The weather prevented the Quad Cities from seeing significant changes to the festival, which has shifted focus over the past three years.
"We weren't able to show all the work we had put in," said Lisa McCluskey, Riverfest director.
This year's edition is scheduled for June 29 through July 1 on Ben Butterworth Parkway. (Flooding has had some impact on the event; Riverfest won't be able to use the entire Parkway as it has in years past.)
Riverfest started as a free general festival - "There was no theme you could put your arms around," McCluskey said - but after the 1998 edition, organizers tried to create a transition to a family-oriented event. Last year was the second year of what was envisioned as a three-year process. "A lot of people would have seen the transition as almost complete," she said.
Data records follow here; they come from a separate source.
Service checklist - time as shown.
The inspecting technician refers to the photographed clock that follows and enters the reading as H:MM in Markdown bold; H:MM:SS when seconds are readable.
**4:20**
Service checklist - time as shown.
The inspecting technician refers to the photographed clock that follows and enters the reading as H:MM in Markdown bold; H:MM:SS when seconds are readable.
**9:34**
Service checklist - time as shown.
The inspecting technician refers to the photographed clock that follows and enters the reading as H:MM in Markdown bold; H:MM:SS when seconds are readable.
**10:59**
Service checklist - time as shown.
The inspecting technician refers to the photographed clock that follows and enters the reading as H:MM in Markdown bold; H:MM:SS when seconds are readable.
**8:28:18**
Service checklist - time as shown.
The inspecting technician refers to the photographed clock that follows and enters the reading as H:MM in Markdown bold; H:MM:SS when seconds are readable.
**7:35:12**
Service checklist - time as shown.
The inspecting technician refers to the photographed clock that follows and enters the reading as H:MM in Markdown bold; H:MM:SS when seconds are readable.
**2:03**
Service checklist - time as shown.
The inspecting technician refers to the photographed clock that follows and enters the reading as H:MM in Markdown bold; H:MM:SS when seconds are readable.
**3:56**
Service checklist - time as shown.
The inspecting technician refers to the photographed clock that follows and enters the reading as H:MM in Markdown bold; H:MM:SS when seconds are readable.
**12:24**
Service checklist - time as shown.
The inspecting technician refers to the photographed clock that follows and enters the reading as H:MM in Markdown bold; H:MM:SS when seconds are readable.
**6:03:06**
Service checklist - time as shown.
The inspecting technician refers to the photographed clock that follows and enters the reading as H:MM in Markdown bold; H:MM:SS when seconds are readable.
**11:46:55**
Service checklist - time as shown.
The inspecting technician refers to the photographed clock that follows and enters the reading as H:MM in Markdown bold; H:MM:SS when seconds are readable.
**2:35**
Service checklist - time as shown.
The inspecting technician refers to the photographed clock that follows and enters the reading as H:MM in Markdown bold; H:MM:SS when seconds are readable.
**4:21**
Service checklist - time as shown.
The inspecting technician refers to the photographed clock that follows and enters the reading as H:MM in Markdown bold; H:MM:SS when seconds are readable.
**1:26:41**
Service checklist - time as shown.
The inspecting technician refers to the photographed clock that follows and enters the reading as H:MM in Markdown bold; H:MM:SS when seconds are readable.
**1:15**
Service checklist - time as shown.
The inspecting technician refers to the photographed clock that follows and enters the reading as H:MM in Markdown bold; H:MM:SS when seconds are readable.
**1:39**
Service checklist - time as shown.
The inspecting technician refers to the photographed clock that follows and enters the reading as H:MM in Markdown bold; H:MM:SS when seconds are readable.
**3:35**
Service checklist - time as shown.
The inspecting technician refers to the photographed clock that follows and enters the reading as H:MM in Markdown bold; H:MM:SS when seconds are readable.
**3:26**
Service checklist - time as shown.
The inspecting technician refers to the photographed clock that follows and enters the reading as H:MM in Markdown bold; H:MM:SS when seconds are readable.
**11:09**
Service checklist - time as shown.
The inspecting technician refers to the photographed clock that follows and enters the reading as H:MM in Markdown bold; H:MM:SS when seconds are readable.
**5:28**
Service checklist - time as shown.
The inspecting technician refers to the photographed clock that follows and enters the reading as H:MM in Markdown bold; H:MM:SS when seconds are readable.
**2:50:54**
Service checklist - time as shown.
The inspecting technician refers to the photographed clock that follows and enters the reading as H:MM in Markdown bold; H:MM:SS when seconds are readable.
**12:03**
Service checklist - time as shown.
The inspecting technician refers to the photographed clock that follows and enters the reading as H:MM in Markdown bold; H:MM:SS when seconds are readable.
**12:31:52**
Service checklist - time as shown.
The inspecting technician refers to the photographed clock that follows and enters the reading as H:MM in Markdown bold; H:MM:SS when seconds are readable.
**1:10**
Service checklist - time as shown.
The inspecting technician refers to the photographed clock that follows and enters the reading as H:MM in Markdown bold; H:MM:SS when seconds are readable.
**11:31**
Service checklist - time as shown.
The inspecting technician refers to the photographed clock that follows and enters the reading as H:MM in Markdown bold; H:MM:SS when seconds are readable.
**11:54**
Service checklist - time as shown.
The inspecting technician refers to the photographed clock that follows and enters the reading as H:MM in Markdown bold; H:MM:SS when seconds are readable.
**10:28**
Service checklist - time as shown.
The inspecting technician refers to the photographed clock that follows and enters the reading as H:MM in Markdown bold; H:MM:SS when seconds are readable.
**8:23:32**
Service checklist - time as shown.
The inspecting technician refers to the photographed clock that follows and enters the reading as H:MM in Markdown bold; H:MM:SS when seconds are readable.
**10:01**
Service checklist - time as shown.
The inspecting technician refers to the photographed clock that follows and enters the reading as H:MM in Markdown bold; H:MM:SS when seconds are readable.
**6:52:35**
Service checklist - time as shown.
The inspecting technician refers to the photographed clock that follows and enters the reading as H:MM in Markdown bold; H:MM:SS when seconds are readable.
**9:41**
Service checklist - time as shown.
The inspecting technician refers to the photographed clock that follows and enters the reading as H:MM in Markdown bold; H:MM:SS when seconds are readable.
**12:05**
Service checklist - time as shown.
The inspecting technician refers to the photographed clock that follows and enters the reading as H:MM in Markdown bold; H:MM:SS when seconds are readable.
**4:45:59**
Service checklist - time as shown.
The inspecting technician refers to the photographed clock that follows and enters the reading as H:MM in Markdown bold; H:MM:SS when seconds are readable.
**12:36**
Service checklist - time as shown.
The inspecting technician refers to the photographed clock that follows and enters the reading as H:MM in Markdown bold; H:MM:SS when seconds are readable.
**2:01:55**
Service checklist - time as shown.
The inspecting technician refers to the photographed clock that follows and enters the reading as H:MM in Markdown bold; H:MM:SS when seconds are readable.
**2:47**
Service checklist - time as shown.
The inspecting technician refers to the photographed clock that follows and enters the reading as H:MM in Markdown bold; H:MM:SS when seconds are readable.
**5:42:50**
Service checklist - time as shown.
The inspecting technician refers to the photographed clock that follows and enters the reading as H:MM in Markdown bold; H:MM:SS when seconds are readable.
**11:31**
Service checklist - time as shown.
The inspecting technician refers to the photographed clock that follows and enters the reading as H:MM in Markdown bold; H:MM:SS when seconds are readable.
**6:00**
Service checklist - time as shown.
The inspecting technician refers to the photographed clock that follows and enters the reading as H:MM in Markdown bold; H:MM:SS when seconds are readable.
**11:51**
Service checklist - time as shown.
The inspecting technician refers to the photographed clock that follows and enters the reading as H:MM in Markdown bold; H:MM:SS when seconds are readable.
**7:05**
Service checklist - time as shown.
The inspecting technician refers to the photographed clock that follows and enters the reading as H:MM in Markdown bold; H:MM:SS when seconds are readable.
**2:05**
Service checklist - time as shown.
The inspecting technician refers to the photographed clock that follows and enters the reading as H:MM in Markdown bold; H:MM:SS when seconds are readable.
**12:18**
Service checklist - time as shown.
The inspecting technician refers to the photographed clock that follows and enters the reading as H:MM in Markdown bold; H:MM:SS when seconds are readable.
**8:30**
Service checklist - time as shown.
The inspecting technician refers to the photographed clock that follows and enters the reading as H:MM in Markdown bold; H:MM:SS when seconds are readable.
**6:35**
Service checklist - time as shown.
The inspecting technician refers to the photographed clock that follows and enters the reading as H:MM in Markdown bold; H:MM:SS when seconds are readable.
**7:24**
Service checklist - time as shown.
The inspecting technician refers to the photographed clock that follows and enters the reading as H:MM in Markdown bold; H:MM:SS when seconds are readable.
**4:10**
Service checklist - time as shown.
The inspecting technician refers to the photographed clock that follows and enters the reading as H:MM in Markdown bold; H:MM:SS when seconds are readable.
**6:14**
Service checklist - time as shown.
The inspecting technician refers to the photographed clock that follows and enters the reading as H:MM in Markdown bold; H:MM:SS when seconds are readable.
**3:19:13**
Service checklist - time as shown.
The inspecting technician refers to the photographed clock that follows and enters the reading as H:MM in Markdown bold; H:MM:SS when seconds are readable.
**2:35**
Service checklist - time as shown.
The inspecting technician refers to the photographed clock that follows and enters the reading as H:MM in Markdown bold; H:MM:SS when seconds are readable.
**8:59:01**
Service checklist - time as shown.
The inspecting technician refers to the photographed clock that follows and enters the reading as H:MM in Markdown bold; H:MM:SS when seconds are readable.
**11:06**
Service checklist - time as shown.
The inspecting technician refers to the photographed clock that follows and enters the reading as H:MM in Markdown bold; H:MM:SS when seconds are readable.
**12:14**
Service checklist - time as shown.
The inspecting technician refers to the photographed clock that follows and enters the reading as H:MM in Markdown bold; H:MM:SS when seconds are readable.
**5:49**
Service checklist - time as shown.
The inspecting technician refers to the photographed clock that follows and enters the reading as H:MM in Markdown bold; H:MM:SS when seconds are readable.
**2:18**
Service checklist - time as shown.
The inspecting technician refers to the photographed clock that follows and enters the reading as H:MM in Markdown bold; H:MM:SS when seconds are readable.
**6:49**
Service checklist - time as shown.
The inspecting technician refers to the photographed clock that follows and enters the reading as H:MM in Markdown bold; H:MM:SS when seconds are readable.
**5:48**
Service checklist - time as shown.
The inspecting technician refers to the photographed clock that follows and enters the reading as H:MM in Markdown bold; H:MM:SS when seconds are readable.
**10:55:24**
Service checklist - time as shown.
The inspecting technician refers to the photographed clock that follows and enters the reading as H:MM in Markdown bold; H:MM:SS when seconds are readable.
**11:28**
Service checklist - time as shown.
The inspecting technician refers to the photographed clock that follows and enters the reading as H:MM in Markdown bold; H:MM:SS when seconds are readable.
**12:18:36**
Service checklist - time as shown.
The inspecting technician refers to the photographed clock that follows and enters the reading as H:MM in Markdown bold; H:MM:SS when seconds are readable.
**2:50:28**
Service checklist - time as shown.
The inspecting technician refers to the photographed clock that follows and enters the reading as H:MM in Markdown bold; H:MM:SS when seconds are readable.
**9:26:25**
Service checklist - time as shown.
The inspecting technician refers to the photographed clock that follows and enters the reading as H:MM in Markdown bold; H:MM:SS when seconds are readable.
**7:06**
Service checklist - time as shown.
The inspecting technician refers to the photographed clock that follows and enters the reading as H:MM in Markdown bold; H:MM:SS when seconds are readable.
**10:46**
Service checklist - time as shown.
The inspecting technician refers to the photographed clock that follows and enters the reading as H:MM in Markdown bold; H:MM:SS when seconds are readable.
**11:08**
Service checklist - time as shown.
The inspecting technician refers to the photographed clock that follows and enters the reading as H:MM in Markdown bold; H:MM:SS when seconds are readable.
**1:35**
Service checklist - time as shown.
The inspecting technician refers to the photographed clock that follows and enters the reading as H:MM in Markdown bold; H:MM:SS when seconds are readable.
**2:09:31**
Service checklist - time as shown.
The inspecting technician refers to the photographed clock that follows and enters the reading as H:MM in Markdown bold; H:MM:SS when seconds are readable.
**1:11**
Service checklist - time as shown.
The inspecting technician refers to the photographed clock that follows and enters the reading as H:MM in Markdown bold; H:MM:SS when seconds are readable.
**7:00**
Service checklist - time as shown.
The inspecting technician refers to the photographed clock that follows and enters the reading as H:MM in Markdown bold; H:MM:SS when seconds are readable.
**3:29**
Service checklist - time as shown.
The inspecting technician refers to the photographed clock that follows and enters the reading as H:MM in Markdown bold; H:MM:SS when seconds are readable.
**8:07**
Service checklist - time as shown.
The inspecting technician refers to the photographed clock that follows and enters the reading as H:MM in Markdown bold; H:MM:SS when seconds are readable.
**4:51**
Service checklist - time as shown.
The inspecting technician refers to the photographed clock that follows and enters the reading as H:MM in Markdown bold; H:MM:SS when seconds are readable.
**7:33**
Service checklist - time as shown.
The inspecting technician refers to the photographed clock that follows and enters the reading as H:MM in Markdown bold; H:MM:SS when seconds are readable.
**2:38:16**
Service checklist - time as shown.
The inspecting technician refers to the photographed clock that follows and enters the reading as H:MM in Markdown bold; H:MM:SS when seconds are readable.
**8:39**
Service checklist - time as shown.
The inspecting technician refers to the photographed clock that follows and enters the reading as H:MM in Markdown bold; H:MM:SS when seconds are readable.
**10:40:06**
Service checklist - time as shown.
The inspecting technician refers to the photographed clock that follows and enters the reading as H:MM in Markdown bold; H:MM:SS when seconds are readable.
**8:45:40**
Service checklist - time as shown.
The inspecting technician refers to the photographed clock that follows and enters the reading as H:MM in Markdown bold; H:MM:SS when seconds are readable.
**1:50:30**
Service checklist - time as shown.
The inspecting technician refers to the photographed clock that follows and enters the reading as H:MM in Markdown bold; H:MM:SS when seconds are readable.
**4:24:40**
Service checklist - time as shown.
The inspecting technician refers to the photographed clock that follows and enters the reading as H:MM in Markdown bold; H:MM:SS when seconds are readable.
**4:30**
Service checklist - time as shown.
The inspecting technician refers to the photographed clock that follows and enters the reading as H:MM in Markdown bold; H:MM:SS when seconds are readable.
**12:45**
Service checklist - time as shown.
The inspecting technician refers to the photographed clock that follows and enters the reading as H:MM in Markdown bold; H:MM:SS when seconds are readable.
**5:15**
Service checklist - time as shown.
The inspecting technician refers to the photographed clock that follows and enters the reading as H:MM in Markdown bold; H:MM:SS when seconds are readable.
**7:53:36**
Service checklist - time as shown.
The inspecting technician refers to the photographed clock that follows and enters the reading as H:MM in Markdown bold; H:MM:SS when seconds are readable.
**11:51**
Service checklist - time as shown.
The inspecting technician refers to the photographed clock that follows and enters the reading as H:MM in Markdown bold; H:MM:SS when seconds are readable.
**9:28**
The goal is to target an older audience that will bring their children to the festival. With that in mind, the music now skews toward classic rock (this year featuring the Classic Rock All Stars and John Kay & Steppenwolf, among others), and other components of the event have been modified while new features have been added. The arts and crafts show is now juried, and last year was the first for a "children's recycle art exhibit." "For the short duration it was open, it seemed to go over pretty well," McCluskey said.
Riverfest also instituted an admission fee two years ago - $5 on Friday and $10 on Saturday. Admission on Sunday, when the festival runs from noon to 6 p.m., is free. "That significantly changed our audience," McCluskey said.
New this year will be a "humanities" component - storytellers and puppeteers.
Riverfest has always been a money-loser, but last year's washout prompted some members of the Moline City Council to question whether the city should put it on at all. Last year, the festival lost $130,000.
But McCluskey said Riverfest faces some challenges that other festivals don't have to deal with. For one thing, while volunteers take care of things such as first aid and setup at most large community events, the city has to pay its employees - time and a half plus benefits. Those costs comprise $50,000 to $70,000 of the festival's $251,000 budget. "We pay some pretty high prices," McCluskey said.